For Data Centers, Google Likes the Southeast (datacenterfrontier.com)
1sockchuck writes: With new construction projects underway in Alabama and Tennessee, Google will soon have 5 of its 8 company-built U.S. data center campuses located in the Southeast. The strategy is unique among major cloud players, who typically have server farms on each coast, plus one in the heartland. Is Google's focus on the Southeast a leading indicator of future data center development in the region? Or is it simply a case of a savvy player unearthing unique retrofit opportunities that may not work for other cloud builders?
The TVA is the largest hydro-electric generator in the US. OF course, those 100 jobs, you know, those people go to restaurants and stores and spend money and tip and create income for other people in the community. But, that doesn't fit your steal from the rich progressive brainwashing.

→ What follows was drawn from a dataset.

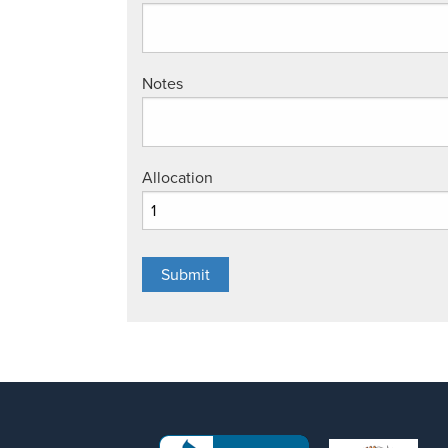
Notes
Allocation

Anything taking out 2 or more of those data centers out at the same time, for a prolonged time, is either:
1) a global cataclysmic event, in which case it really does not matter where your data centers are.

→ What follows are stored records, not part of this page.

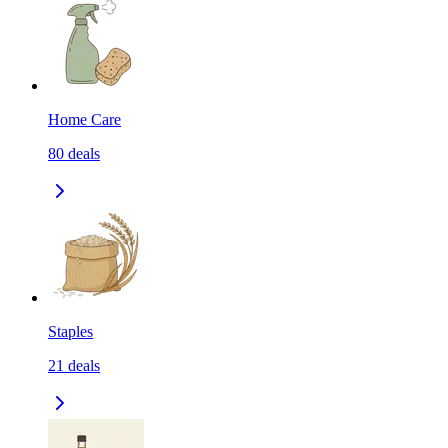
Home Care
80
deals
Staples
21
deals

2) a massive US Infrastructure failure, power of network, in which case it also really does not matter where your data center is. A prolonged failure of this magnitude is unlikely to be, and stay, geographically limited. Also your users are likely of the grid as well
There is a limit to the effectiveness of spreading. When you have as many data centers as Google has, the picture is changes. A few clusters of data centers here and there is not a big issue.